◆ Required task
Please print every line of the listing below, reproducing each one word for word.

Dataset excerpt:
────────

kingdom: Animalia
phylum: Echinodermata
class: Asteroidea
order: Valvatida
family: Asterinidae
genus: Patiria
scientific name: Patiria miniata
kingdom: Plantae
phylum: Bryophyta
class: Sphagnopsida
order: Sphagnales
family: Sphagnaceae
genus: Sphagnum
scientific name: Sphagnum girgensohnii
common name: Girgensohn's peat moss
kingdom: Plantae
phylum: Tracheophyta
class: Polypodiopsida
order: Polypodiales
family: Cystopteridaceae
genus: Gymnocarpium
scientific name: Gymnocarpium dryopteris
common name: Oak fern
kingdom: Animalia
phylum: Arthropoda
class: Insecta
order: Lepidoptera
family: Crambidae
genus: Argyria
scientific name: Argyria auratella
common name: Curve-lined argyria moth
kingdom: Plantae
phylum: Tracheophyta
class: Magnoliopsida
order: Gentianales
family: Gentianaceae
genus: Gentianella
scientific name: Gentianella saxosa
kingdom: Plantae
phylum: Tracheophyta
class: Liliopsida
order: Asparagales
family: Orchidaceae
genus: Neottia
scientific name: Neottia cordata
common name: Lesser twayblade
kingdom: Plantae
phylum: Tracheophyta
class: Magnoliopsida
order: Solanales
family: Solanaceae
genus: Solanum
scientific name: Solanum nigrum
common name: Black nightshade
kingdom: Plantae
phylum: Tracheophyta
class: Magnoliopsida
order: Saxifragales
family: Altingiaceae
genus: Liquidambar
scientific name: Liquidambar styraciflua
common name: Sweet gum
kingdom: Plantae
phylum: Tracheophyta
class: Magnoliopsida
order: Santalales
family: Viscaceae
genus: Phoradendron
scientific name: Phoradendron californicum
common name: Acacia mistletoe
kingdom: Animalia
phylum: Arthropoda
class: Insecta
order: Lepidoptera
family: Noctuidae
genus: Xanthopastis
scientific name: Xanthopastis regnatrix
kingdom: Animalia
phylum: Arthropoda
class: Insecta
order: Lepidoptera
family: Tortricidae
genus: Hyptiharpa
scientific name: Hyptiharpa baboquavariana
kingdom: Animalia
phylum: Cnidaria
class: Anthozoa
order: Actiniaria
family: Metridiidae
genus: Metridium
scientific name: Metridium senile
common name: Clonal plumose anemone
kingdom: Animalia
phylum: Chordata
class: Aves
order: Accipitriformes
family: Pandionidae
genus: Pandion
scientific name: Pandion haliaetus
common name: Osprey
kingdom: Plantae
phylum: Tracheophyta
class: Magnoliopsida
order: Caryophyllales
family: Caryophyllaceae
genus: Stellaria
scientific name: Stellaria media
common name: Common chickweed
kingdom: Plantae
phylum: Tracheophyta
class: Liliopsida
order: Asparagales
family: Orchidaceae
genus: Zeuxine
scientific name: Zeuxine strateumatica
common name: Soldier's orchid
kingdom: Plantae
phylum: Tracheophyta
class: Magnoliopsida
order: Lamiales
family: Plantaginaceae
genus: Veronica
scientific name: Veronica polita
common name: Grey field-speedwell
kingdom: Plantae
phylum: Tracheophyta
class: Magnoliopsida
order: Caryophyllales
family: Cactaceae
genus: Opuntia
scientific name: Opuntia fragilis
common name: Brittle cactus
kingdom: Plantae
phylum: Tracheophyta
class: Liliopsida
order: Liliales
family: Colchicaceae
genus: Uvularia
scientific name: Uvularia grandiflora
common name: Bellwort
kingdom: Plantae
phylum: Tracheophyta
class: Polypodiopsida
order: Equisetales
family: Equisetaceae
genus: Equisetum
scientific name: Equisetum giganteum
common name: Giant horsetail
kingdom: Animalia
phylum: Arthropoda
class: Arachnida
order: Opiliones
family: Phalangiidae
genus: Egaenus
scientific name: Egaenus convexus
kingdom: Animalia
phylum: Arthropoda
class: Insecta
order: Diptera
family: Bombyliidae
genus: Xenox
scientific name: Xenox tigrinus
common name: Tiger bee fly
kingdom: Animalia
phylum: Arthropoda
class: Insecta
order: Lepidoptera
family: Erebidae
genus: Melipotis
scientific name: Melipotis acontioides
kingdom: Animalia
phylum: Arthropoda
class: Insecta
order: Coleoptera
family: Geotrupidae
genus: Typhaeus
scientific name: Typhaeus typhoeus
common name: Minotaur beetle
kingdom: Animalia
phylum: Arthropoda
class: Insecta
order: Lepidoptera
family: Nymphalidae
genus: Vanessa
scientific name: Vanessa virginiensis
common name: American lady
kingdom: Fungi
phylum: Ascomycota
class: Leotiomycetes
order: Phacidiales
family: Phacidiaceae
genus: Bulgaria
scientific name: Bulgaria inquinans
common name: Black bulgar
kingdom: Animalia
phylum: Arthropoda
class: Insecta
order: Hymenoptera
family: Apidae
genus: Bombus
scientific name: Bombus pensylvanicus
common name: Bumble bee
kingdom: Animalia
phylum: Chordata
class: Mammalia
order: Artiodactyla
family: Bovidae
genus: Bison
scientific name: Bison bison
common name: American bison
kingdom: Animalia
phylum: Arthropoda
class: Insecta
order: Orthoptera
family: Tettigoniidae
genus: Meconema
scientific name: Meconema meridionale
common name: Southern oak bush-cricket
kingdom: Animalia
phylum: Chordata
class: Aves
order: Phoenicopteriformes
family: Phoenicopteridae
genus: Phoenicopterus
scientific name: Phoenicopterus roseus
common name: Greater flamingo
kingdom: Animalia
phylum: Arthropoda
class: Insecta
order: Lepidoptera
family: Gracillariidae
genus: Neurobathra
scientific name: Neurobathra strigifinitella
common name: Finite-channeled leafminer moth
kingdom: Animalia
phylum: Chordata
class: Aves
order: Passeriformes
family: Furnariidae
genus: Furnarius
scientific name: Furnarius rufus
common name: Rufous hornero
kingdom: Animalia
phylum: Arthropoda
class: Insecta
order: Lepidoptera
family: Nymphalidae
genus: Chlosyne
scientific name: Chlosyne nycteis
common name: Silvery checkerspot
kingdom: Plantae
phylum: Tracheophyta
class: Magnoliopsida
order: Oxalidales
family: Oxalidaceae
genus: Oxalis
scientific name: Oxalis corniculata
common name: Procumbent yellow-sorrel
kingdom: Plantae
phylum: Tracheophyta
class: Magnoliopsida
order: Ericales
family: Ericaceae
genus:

────────

◆ Full output
kingdom: Animalia
phylum: Echinodermata
class: Asteroidea
order: Valvatida
family: Asterinidae
genus: Patiria
scientific name: Patiria miniata
kingdom: Plantae
phylum: Bryophyta
class: Sphagnopsida
order: Sphagnales
family: Sphagnaceae
genus: Sphagnum
scientific name: Sphagnum girgensohnii
common name: Girgensohn's peat moss
kingdom: Plantae
phylum: Tracheophyta
class: Polypodiopsida
order: Polypodiales
family: Cystopteridaceae
genus: Gymnocarpium
scientific name: Gymnocarpium dryopteris
common name: Oak fern
kingdom: Animalia
phylum: Arthropoda
class: Insecta
order: Lepidoptera
family: Crambidae
genus: Argyria
scientific name: Argyria auratella
common name: Curve-lined argyria moth
kingdom: Plantae
phylum: Tracheophyta
class: Magnoliopsida
order: Gentianales
family: Gentianaceae
genus: Gentianella
scientific name: Gentianella saxosa
kingdom: Plantae
phylum: Tracheophyta
class: Liliopsida
order: Asparagales
family: Orchidaceae
genus: Neottia
scientific name: Neottia cordata
common name: Lesser twayblade
kingdom: Plantae
phylum: Tracheophyta
class: Magnoliopsida
order: Solanales
family: Solanaceae
genus: Solanum
scientific name: Solanum nigrum
common name: Black nightshade
kingdom: Plantae
phylum: Tracheophyta
class: Magnoliopsida
order: Saxifragales
family: Altingiaceae
genus: Liquidambar
scientific name: Liquidambar styraciflua
common name: Sweet gum
kingdom: Plantae
phylum: Tracheophyta
class: Magnoliopsida
order: Santalales
family: Viscaceae
genus: Phoradendron
scientific name: Phoradendron californicum
common name: Acacia mistletoe
kingdom: Animalia
phylum: Arthropoda
class: Insecta
order: Lepidoptera
family: Noctuidae
genus: Xanthopastis
scientific name: Xanthopastis regnatrix
kingdom: Animalia
phylum: Arthropoda
class: Insecta
order: Lepidoptera
family: Tortricidae
genus: Hyptiharpa
scientific name: Hyptiharpa baboquavariana
kingdom: Animalia
phylum: Cnidaria
class: Anthozoa
order: Actiniaria
family: Metridiidae
genus: Metridium
scientific name: Metridium senile
common name: Clonal plumose anemone
kingdom: Animalia
phylum: Chordata
class: Aves
order: Accipitriformes
family: Pandionidae
genus: Pandion
scientific name: Pandion haliaetus
common name: Osprey
kingdom: Plantae
phylum: Tracheophyta
class: Magnoliopsida
order: Caryophyllales
family: Caryophyllaceae
genus: Stellaria
scientific name: Stellaria media
common name: Common chickweed
kingdom: Plantae
phylum: Tracheophyta
class: Liliopsida
order: Asparagales
family: Orchidaceae
genus: Zeuxine
scientific name: Zeuxine strateumatica
common name: Soldier's orchid
kingdom: Plantae
phylum: Tracheophyta
class: Magnoliopsida
order: Lamiales
family: Plantaginaceae
genus: Veronica
scientific name: Veronica polita
common name: Grey field-speedwell
kingdom: Plantae
phylum: Tracheophyta
class: Magnoliopsida
order: Caryophyllales
family: Cactaceae
genus: Opuntia
scientific name: Opuntia fragilis
common name: Brittle cactus
kingdom: Plantae
phylum: Tracheophyta
class: Liliopsida
order: Liliales
family: Colchicaceae
genus: Uvularia
scientific name: Uvularia grandiflora
common name: Bellwort
kingdom: Plantae
phylum: Tracheophyta
class: Polypodiopsida
order: Equisetales
family: Equisetaceae
genus: Equisetum
scientific name: Equisetum giganteum
common name: Giant horsetail
kingdom: Animalia
phylum: Arthropoda
class: Arachnida
order: Opiliones
family: Phalangiidae
genus: Egaenus
scientific name: Egaenus convexus
kingdom: Animalia
phylum: Arthropoda
class: Insecta
order: Diptera
family: Bombyliidae
genus: Xenox
scientific name: Xenox tigrinus
common name: Tiger bee fly
kingdom: Animalia
phylum: Arthropoda
class: Insecta
order: Lepidoptera
family: Erebidae
genus: Melipotis
scientific name: Melipotis acontioides
kingdom: Animalia
phylum: Arthropoda
class: Insecta
order: Coleoptera
family: Geotrupidae
genus: Typhaeus
scientific name: Typhaeus typhoeus
common name: Minotaur beetle
kingdom: Animalia
phylum: Arthropoda
class: Insecta
order: Lepidoptera
family: Nymphalidae
genus: Vanessa
scientific name: Vanessa virginiensis
common name: American lady
kingdom: Fungi
phylum: Ascomycota
class: Leotiomycetes
order: Phacidiales
family: Phacidiaceae
genus: Bulgaria
scientific name: Bulgaria inquinans
common name: Black bulgar
kingdom: Animalia
phylum: Arthropoda
class: Insecta
order: Hymenoptera
family: Apidae
genus: Bombus
scientific name: Bombus pensylvanicus
common name: Bumble bee
kingdom: Animalia
phylum: Chordata
class: Mammalia
order: Artiodactyla
family: Bovidae
genus: Bison
scientific name: Bison bison
common name: American bison
kingdom: Animalia
phylum: Arthropoda
class: Insecta
order: Orthoptera
family: Tettigoniidae
genus: Meconema
scientific name: Meconema meridionale
common name: Southern oak bush-cricket
kingdom: Animalia
phylum: Chordata
class: Aves
order: Phoenicopteriformes
family: Phoenicopteridae
genus: Phoenicopterus
scientific name: Phoenicopterus roseus
common name: Greater flamingo
kingdom: Animalia
phylum: Arthropoda
class: Insecta
order: Lepidoptera
family: Gracillariidae
genus: Neurobathra
scientific name: Neurobathra strigifinitella
common name: Finite-channeled leafminer moth
kingdom: Animalia
phylum: Chordata
class: Aves
order: Passeriformes
family: Furnariidae
genus: Furnarius
scientific name: Furnarius rufus
common name: Rufous hornero
kingdom: Animalia
phylum: Arthropoda
class: Insecta
order: Lepidoptera
family: Nymphalidae
genus: Chlosyne
scientific name: Chlosyne nycteis
common name: Silvery checkerspot
kingdom: Plantae
phylum: Tracheophyta
class: Magnoliopsida
order: Oxalidales
family: Oxalidaceae
genus: Oxalis
scientific name: Oxalis corniculata
common name: Procumbent yellow-sorrel
kingdom: Plantae
phylum: Tracheophyta
class: Magnoliopsida
order: Ericales
family: Ericaceae
genus:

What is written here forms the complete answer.